描述(申请人提供)：最近，越来越多的报告试图将细胞内游离锌离子的变化与病理过程联系起来，特别是在神经系统。细胞内锌离子的增加与线粒体功能障碍、线粒体防御能力丧失、ROS生成增加和细胞死亡有关。我们已经证明，1)升高的锌离子干扰线粒体的能量利用(呼吸)，部分原因是抑制了在碳水化合物代谢中起作用的酶，特别是α-酮戊二酸脱氢酶。2)锌离子降低线粒体膜电位，诱导线粒体通透性孔开放，释放钙离子，抑制三磷酸腺苷的生成。3)锌离子还抑制依赖于吡啶核苷酸的硫醇还原酶的活性，该酶是维持线粒体氧化还原防御的关键。4)锌离子激活线粒体酶硫酰胺脱氢酶的NADH-氧化酶活性。这加速了超氧化物(O2)和过氧化氢(H2O2)的产生。5)锌离子可诱导线粒体细胞色素c的释放，线粒体细胞色素c是细胞内细胞凋亡的增殖因子。 我们的假设是：线粒体和金属硫蛋白形成一个生理反馈环，利用锌离子作为信号来调节ATP(ROS)和还原硫醇之间的生产平衡。

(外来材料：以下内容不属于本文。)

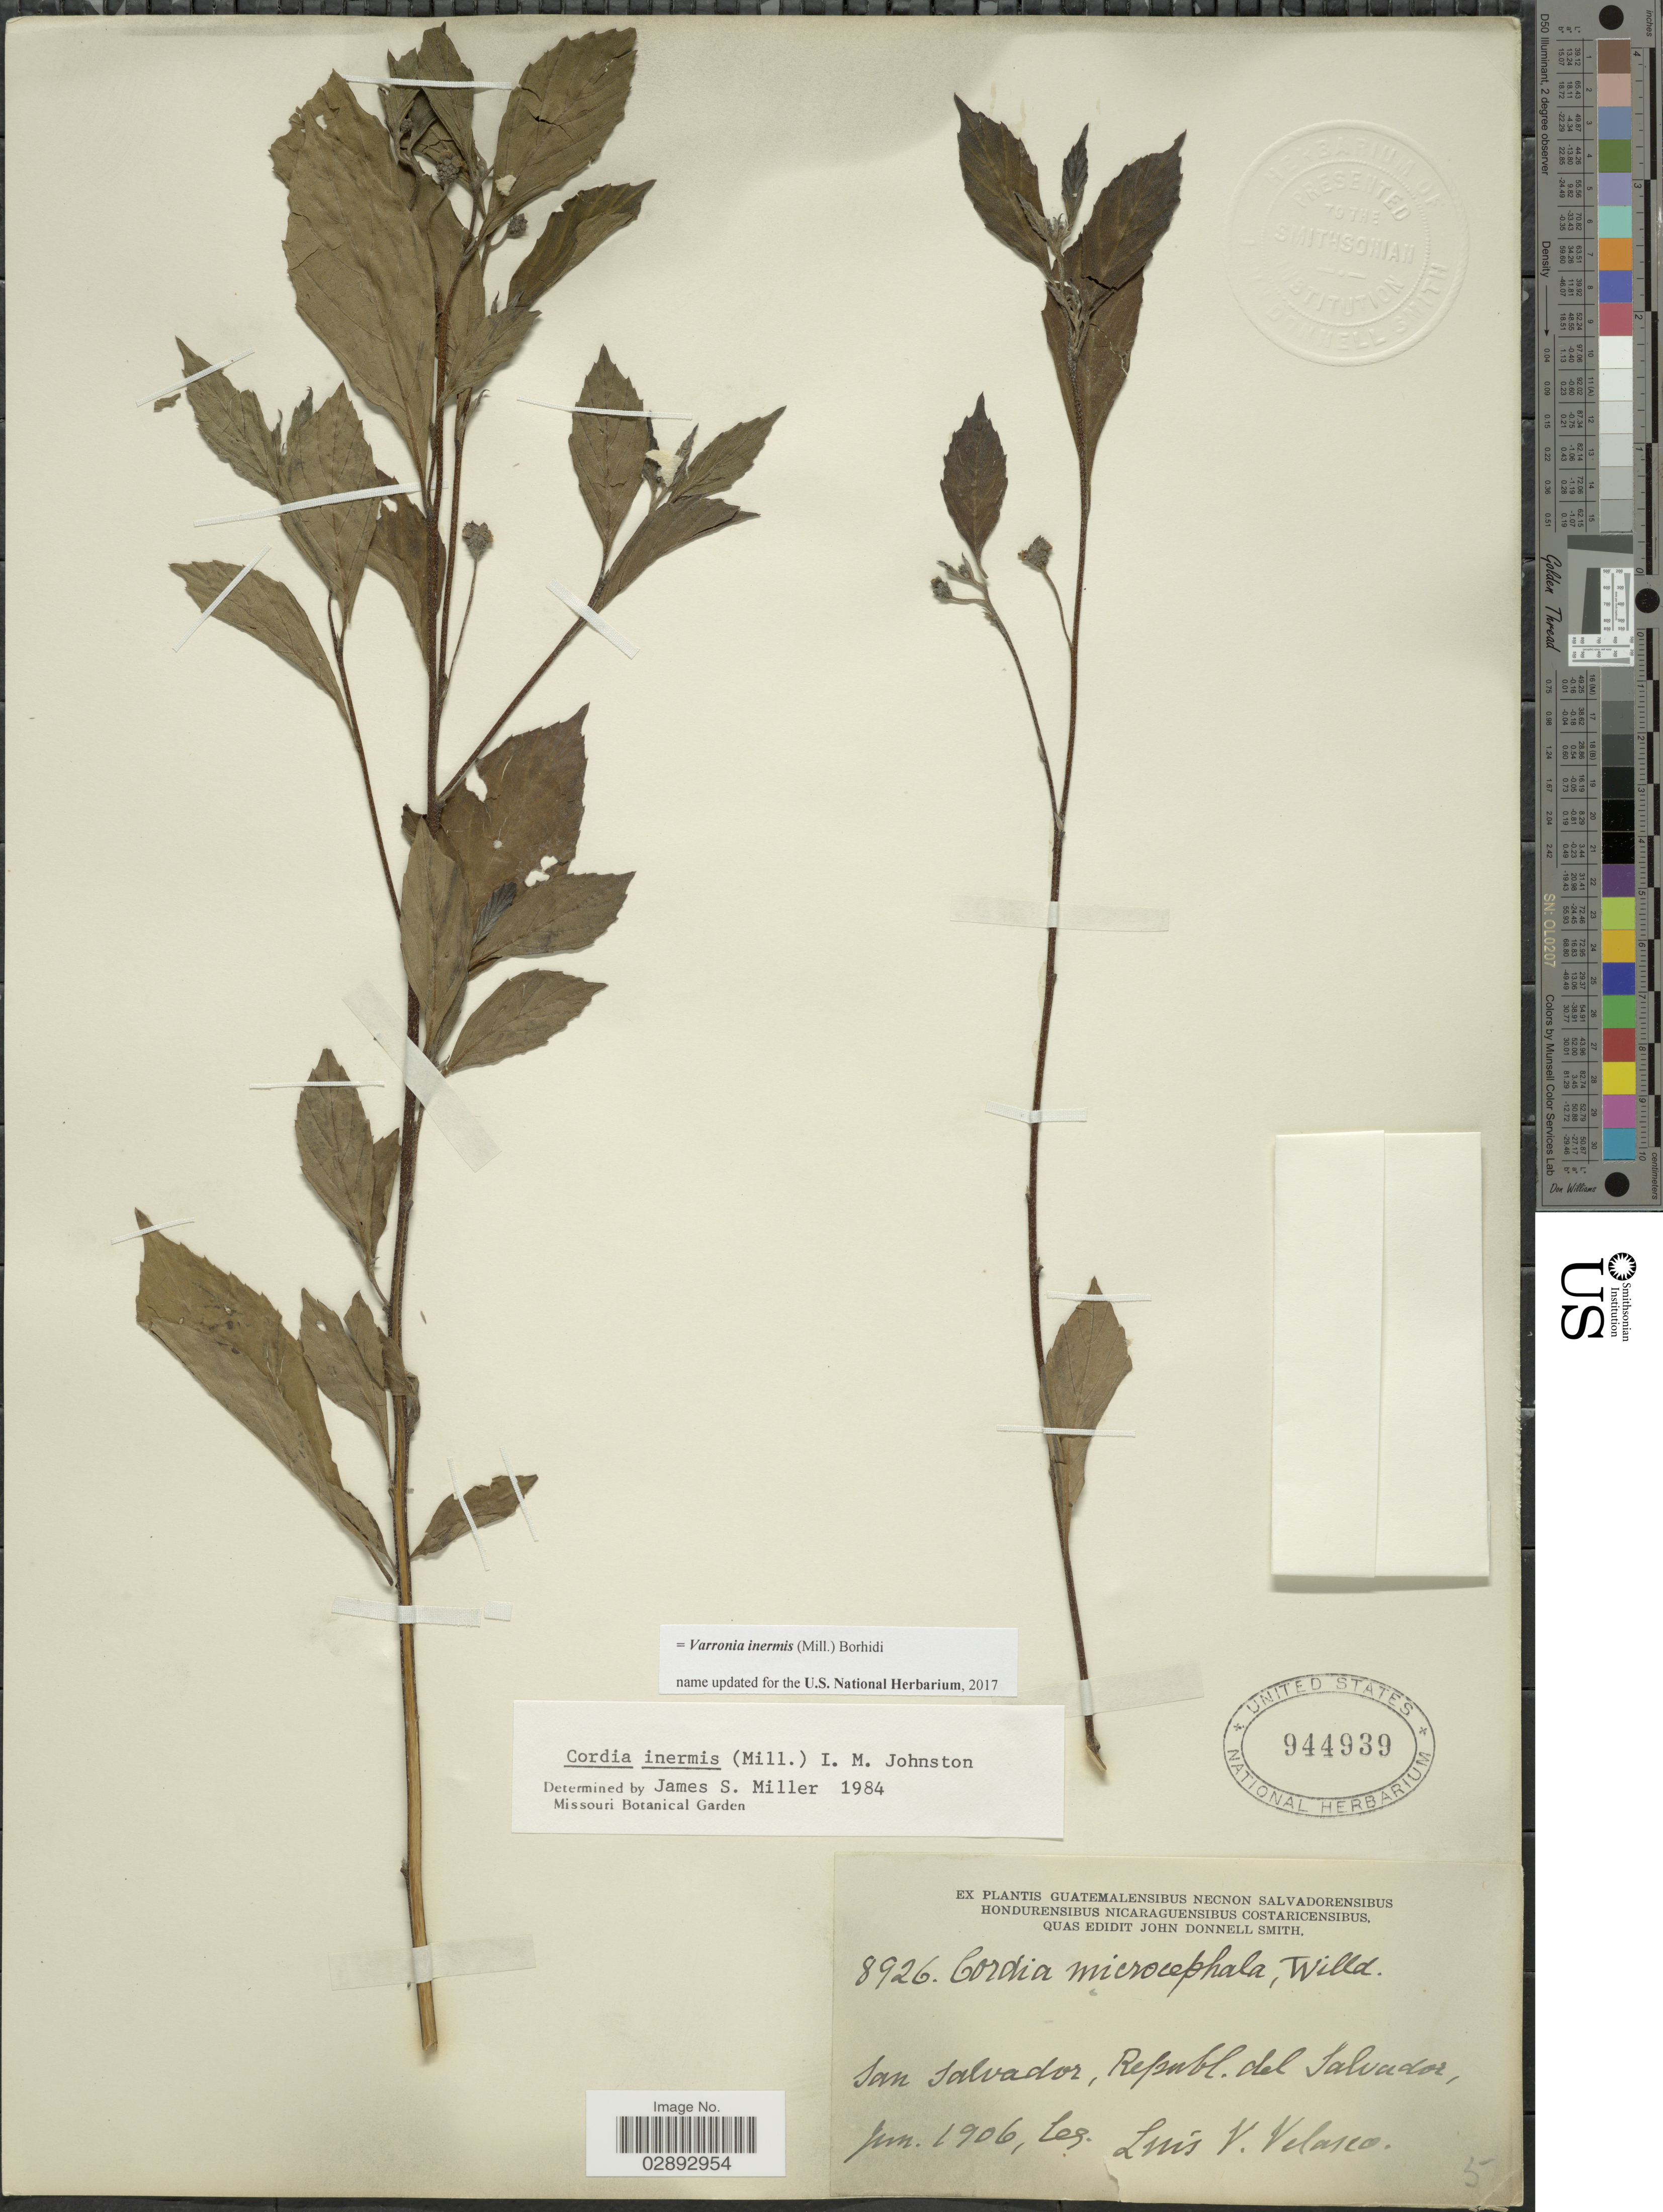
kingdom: Plantae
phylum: Tracheophyta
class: Magnoliopsida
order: Boraginales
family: Cordiaceae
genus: Varronia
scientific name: Varronia inermis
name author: (Mill.) Borhidi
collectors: L. Velasco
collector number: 8926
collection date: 1906-06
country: El Salvador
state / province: San Salvador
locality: San Salvador, Republ. del Salvador.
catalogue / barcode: US 944939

升高的细胞内锌离子(被转运到线粒体中)直接通过抑制参与碳水化合物代谢和电子传递的酶来减少细胞的能量利用，并间接地通过干扰线粒体的氧化还原平衡来减少细胞的能量利用。细胞内过量的(病理)锌离子降低了线粒体的保护作用，破坏了线粒体的完整性(膜通透性)。锌离子还能诱导线粒体释放ROS和细胞色素c。 具体地说，我们将：1)表征锌离子刺激LADH的NADH脱氢酶活性的反应产物的光谱。2)从酶和线粒体水平研究了锌离子对硫醇氧化还原活性的抑制作用。3)建立外源性添加锌离子后大鼠肝线粒体事件的顺序。4)在AIMS 2和AIMS 3中发现和表征的肝线粒体氧化还原平衡和其他锌离子诱导的改变将在大鼠脑线粒体中得到证实。